Saya menyebutnya absurd, karena orang-orang yang digandeng kebanyakan berasal dari latar belakang ekonomi sama atau lebih rendah. Ini seperti mengejar ketidakpastian.
Dalam jangka pendek, semua bisa dicapai dan terlihat mudah, tapi ini hanya awal dari penurunan beruntun. Ada orang yang awalnya punya mobil dan rumah, lalu tak punya apa-apa lagi akibat terus merugi, tapi terlanjur gelap mata.
Mereka terlanjur percaya dengan mimpi itu, bahkan ada yang sampai tega menghina pekerjaan orang lain. Sebuah sikap rendahan yang justru akan jadi bumerang.

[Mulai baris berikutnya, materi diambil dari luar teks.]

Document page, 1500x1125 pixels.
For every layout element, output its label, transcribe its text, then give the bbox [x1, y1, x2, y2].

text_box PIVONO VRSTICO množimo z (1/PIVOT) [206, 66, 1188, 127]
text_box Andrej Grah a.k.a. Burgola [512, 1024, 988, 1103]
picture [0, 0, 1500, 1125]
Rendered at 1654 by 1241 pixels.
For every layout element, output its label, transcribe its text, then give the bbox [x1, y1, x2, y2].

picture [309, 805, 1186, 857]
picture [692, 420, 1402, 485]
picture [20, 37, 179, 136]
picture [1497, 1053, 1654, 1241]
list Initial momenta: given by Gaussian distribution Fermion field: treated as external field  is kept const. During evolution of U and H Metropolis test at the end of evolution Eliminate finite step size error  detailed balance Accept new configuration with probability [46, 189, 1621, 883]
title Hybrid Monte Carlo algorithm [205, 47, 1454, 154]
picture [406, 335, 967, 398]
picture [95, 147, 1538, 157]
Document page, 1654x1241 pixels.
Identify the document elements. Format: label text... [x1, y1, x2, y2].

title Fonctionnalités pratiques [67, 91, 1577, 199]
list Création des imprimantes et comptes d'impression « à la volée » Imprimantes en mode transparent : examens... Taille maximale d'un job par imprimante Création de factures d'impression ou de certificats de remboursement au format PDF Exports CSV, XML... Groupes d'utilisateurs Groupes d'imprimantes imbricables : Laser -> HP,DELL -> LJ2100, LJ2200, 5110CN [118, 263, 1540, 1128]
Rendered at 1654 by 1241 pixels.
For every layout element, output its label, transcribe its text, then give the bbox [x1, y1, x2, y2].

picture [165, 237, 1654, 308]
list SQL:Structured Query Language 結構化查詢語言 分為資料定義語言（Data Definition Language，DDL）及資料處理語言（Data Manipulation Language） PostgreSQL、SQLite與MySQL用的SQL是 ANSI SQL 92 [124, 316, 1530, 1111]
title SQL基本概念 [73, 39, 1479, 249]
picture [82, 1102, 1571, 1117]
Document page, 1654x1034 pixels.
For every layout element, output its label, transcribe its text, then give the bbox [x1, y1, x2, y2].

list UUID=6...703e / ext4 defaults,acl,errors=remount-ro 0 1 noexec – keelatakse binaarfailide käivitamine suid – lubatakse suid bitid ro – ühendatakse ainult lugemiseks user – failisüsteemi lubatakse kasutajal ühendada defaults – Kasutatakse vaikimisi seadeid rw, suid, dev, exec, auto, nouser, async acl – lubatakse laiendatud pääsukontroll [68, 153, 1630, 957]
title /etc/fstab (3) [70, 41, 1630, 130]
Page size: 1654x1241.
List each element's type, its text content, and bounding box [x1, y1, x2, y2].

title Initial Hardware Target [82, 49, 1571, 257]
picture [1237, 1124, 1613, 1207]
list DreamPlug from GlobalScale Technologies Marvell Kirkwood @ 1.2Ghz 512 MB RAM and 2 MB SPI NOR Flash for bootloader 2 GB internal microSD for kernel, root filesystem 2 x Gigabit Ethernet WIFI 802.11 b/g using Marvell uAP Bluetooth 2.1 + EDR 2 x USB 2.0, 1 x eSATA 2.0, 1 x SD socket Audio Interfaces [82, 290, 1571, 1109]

Saat pemasukan mulai macet, karena tak ada lagi yang bisa direkrut, selesai sudah. Celakanya, mereka harus ikut bertanggung jawab kepada orang yang sudah direkrut
Mimpi menjadi kaya hanya tinggal mimpi. Alih-alih membaik, kondisinya malah akan semakin buruk. Apalagi, kalau sampai ada yang berani pinjam uang ke pinjaman online, demi "gali lubang tutup jurang".
Jujur saja, hasil dari pola pergerakan money game ini sungguh mengerikan. Kelihatannya ingin menipiskan gap ketimpangan antara golongan atas dan menengah ke bawah, tapi kenyataannya justru memperlebar ketimpangan itu.
Akibatnya, di saat si kaya makin kaya karena fokus pada hal-hal yang sudah pasti, para korban money game ini justru makin susah karena tekor akibat tergiur sesuatu yang serba tidak pasti.
Di satu sisi, para pencetus money game ini memang cerdik. Mereka melihat kecenderungan sebagian orang Indonesia untuk berpikir instan.
Dengan kedok "bisnis" yang terlihat menggiurkan, banyak orang tergoda. Padahal, ini sama saja dengan judi, penuh ketidakpastian dan ilegal.
Mereka yang berada di tingkat atas piramida bisnis ini mungkin tidak  merasakan. Ada yang bisa tetap pamer koleksi barang mewah, bahkan piknik ke luar negeri, tapi tidak dengan yang berada di bawah, khususnya tingkat paling bawah.